Liputan6.com, Jakarta - Suasana penuh sukacita, kekhidmatan, dan nuansa kekeluargaan mewarnai Perayaan Natal, Tahun Baru, dan Kunci Taong Kerukunan Keluarga Kawanua (KKK) yang digelar di Gedung Balai Samudera, Kelapa Gading, Jakarta Utara, pada 31 Januari 2026. Ribuan warga Kawanua dari berbagai wilayah Jabodetabek hadir memadati lokasi acara, menunjukkan antusiasme tinggi dalam merayakan momen kebersamaan tahunan tersebut.
Perayaan ini tidak hanya menjadi agenda keagamaan, tetapi juga wadah silaturahmi lintas generasi masyarakat Kawanua di tanah perantauan. Kegiatan tersebut sekaligus memperkuat identitas budaya serta semangat persaudaraan antarwarga Kawanua.
Advertisement
“Perayaan Natal dan Kunci Taong ini bukan sekadar seremoni, tetapi momentum mempererat persaudaraan dan menjaga kebersamaan warga Kawanua di perantauan,” ujar Bendahara Panitia, Erwin Karouw, dalam keterangan diterima.
Perayaan tahun ini mengusung tema nasional PGI–KWI “Allah Hadir untuk Menyelamatkan Keluarga.” Tema tersebut menjadi refleksi penting tentang peran keluarga sebagai fondasi iman, nilai kebersamaan, serta solidaritas sosial, khususnya bagi masyarakat Kawanua yang hidup jauh dari kampung halaman.
Sebagai bagian dari rangkaian kegiatan, panitia terlebih dahulu menggelar aksi sosial berupa pemberian santunan kepada anak-anak yatim piatu di Panti Asuhan Pondok Kasih Agape, Jakarta Utara. Kegiatan tersebut mencerminkan semangat Natal yang diwujudkan melalui kepedulian nyata terhadap sesama.
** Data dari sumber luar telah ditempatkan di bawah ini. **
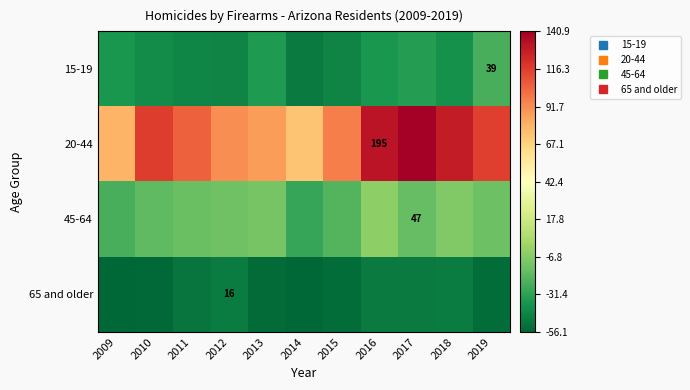

Rank the series at 2016 from lowest to highest value.

65 and older, 15-19, 45-64, 20-44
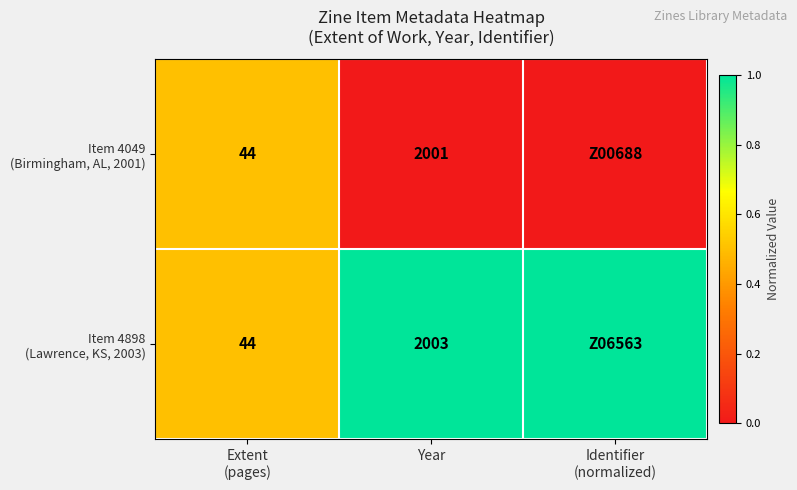

At which category is the sum across all series the highest?

Extent
(pages)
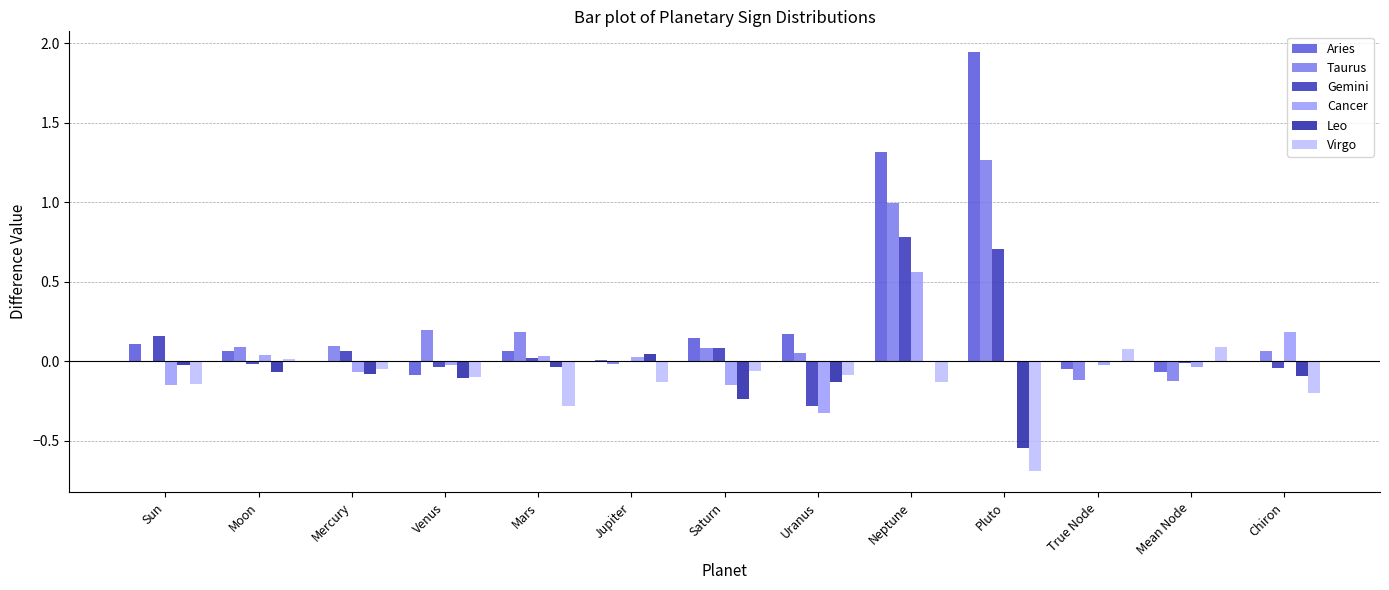

The Gemini series shows 0.0 at Mercury. True or false?

False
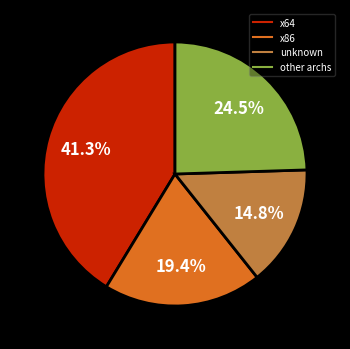

Is there a majority slice in this chart?

No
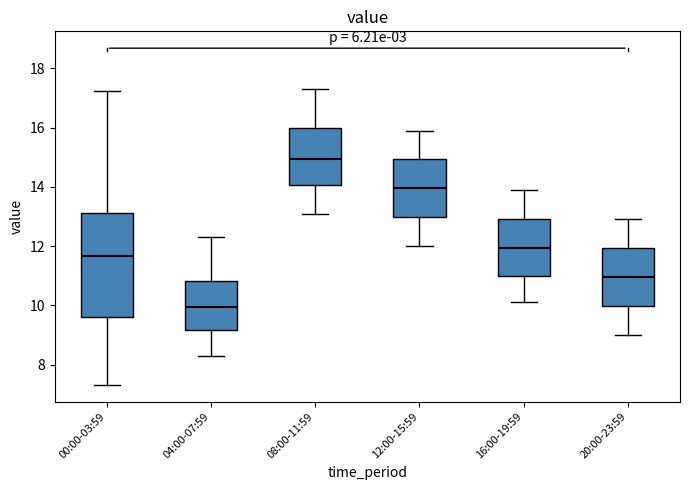

Which box has the lowest median line?

04:00-07:59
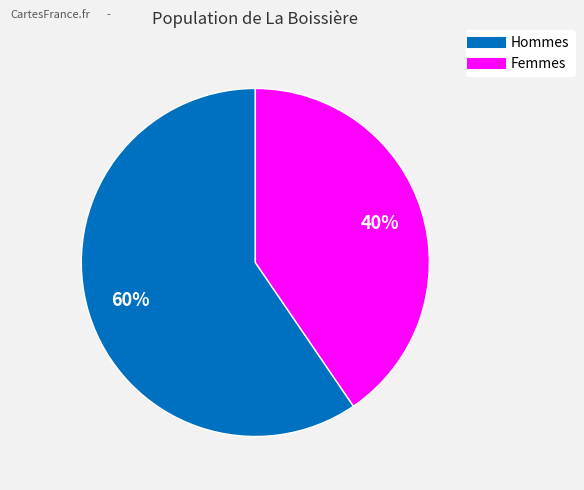

To the nearest percent, what is the average slice percentage?

50%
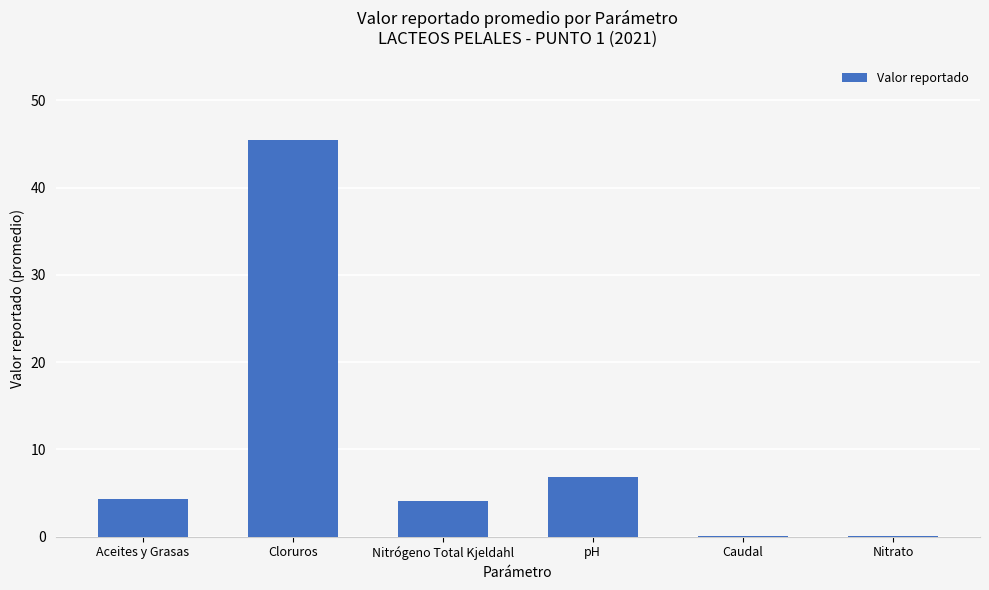

Where does the data first go above 4?

Aceites y Grasas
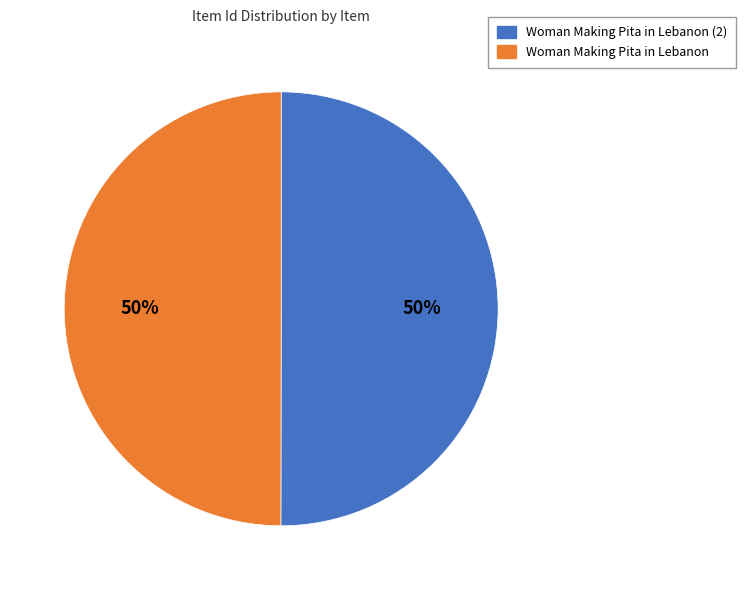

To the nearest percent, what is the average slice percentage?

50%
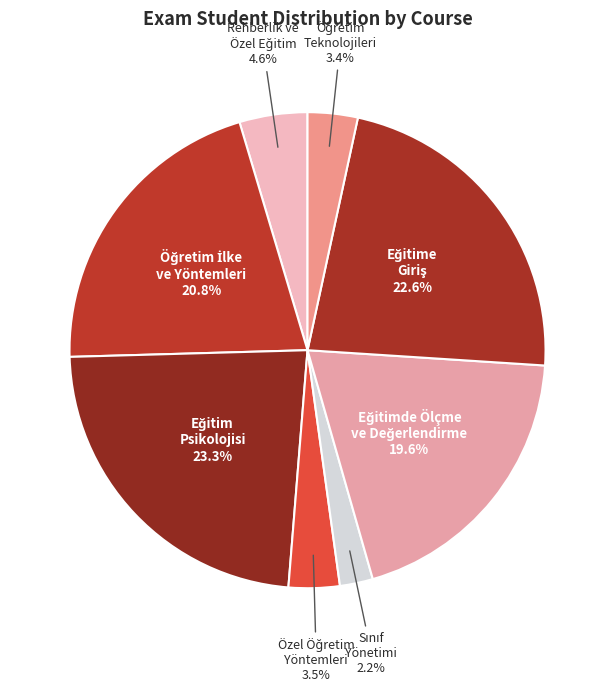

Does any single category account for the majority?

No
Menurut Erwin, kegiatan sosial menjadi bagian tak terpisahkan dari makna Natal. “Kami ingin nilai iman, budaya, dan kepedulian sosial berjalan seiring, sehingga perayaan ini memberi dampak positif bagi masyarakat,” katanya.
Puncak acara diisi dengan ibadah Natal yang dikemas secara kreatif melalui konsep teatrikal naratif yang dirancang oleh Pdt. Johny Alexander Lontoh. Ibadah tersebut mengangkat refleksi perjalanan iman manusia, mulai dari penciptaan, dinamika kehidupan keluarga, hingga ajakan hidup dalam terang kasih Tuhan.
Nuansa budaya Kawanua semakin terasa melalui berbagai penampilan seni tradisional seperti Tari Kabasaran, Kolintang, Makaruyen, dan Masamper. Selain menjadi hiburan, pertunjukan tersebut juga berfungsi sebagai upaya pelestarian budaya agar tetap dikenal oleh generasi muda.
Suasana ibadah semakin khidmat melalui pujian dari gabungan Nafiri Choir dan GP Choir yang diiringi musik dari GPIB Paulus Jakarta. Harmoni musik dan vokal menghadirkan nuansa spiritual yang mendalam sekaligus memperkuat rasa kebersamaan di antara para peserta.
Acara juga dimeriahkan oleh kehadiran sejumlah artis berdarah Kawanua, seperti Dirly Sompie, Randy Lapian, Angel Punaji, serta penampilan khusus dari Tony Wenas. Kehadiran mereka menambah semarak perayaan sekaligus menunjukkan dukungan terhadap kegiatan komunitas Kawanua.
Dihadiri Sejumlah Tokoh
Selain itu, sejumlah tokoh nasional dan daerah juga tampak hadir, di antaranya Gubernur Sulawesi Utara Mayjen TNI (Purn.) Yulius Selvanus, S.E., Direktur Utama Garuda Indonesia Letjen TNI (Purn.) Glenny Kahuripan, Direktur Utama PT Freeport Indonesia Tony Wenas, serta tokoh-tokoh nasional seperti Theo Sambuaga, E.E. Mangindaan, Jan Maringka, dan Johni Lumintang. Ketua Umum KKK Angelica Tengker turut hadir bersama jajaran pengurus.
Menutup pernyataannya, Erwin Karouw kembali menekankan pentingnya menjaga persatuan dan identitas budaya.
“Kebersamaan seperti inilah yang menjaga identitas Kawanua tetap kuat dan menjadi jembatan silaturahmi lintas generasi di mana pun kita berada,” tuturnya.